Cryptographic changes
- Pervasive ECC public key-recovery to reduce transaction sizes (can be done partially without breaking compatibility completely)
- Ed25519 (variant*) for much faster validation operations. (variant because the normal way Ed25519 is specified is not key recovery compatible)
- Support for more than one public-key cryptosystem (ECDSA-k1) and key size (256bits) as a hedge against future cryptanalysis or designed-in flaws in any one algorithm. Every node must support validation of signatures with every cryptosystem, but a small number of very-cryptograpically-diverse options is still better than just one. Additional signature types could be kludged into the existing system with script extensions but would be better supported natively.
- Support for a post-quantum signature scheme. Lamport signatures have nice intuitive security properties, but it has extreme space requirements that would require structural changes to the blockchain to accommodate, (e.g. flip-chain+paytoscripthash+extensive pruning). However other post-quantum schemes like IEEE1363.1 (patent expires in 2016) do not.
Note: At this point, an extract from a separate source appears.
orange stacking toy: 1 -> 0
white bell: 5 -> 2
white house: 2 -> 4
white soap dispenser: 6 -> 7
See the introductory chapter of DJB's book and the PQCrypto conference webpage for full details.
Privacy
Currency changes
Please don't list anything here which would significantly change the committed overall economics of the system, it's safe to assume anything with significant economic impact will _never_ be changed in Bitcoin[1], because such changes would undermine the trust people have in the system, though they may form the basis of an interesting alternative chain.
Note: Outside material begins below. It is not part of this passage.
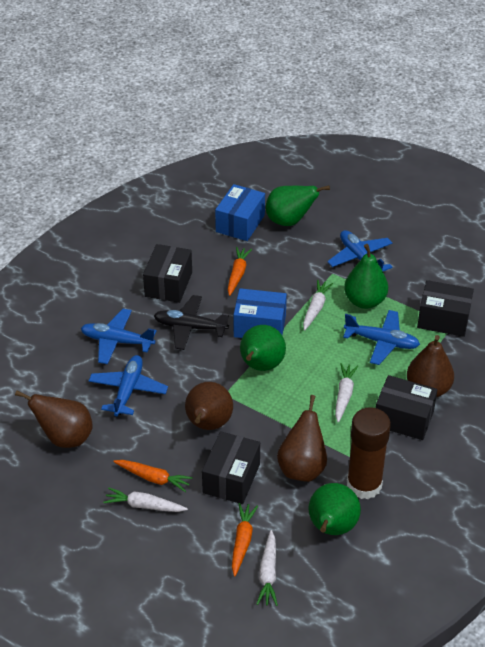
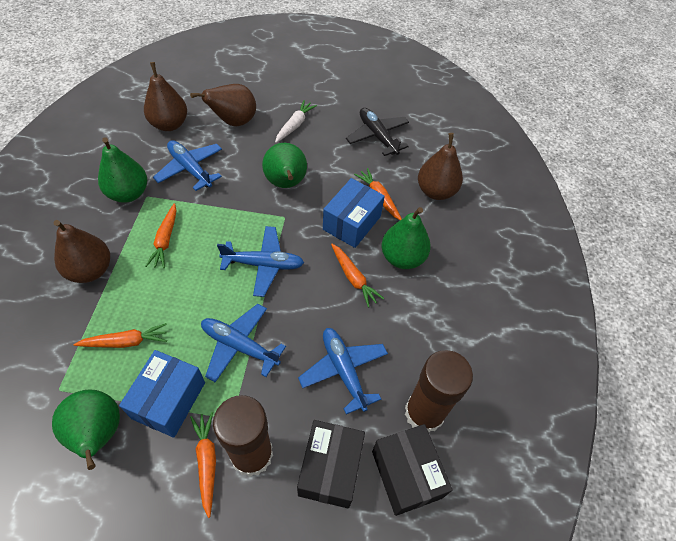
black box: 4 -> 2
brown glue stick: 1 -> 2
orange carrot: 3 -> 5
white carrot: 4 -> 1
- Increase currency divisibility.
- Byte order consistency (big endian)
- Eliminate redundancies in the variable length integer encodings, possibly switch to a standard.
- Avoiding hashes covering malleable fields
Bug fixes
- CHECKMULTISIG popping one-too-many items off the stack
- Difficulty adjustment periods should overlap (prevent potential 'timejacking') Note: An ideal adjustment algorithm would ensure there is no easy dispute on "next target" for any block. Eg, it should not be possible for MinerX to set his block time 2 hours in the future to achieve a slightly higher difficulty and win any same-block-height race by default.
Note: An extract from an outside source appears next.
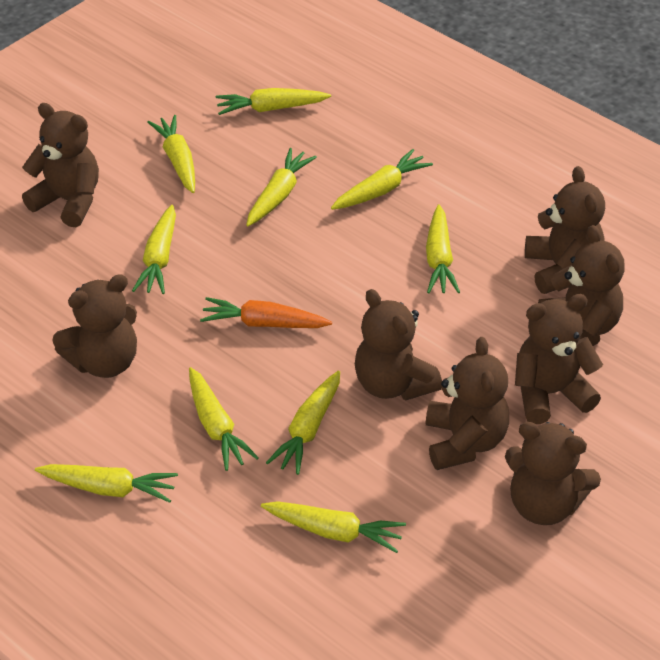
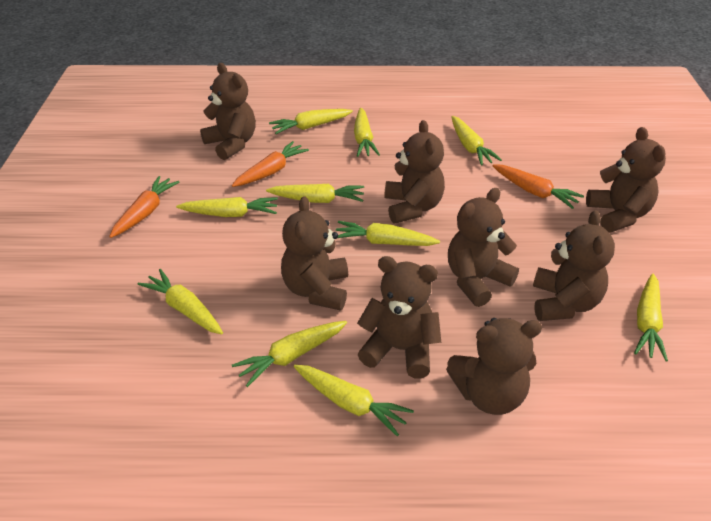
orange carrot: 1 -> 3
- Difficulty adjustment should adapt to sudden hashrate loss. Note: many altchains which have attempted this have created significant security vulnerabilities in the process, but experimentation continues.
- Scripts should be fully enabled after a careful audit.
- Miners/relays should not be able to inject extra arbitrary data into transactions?
- Use the previous block hash as an explicit or implicit prev_in in coinbases when hashing them to make it ~impossible to get a duplicate coinbase, thus removing the need for a pruning node to remember coinbase hashes to prevent duplicates consistently with the rest of the network. Note that this problem has already been solved with a softfork in BIP34.
- coinbases must be parseable.
This changes would involve converting old blocks:
- uint64_t for timestamp field in blocks.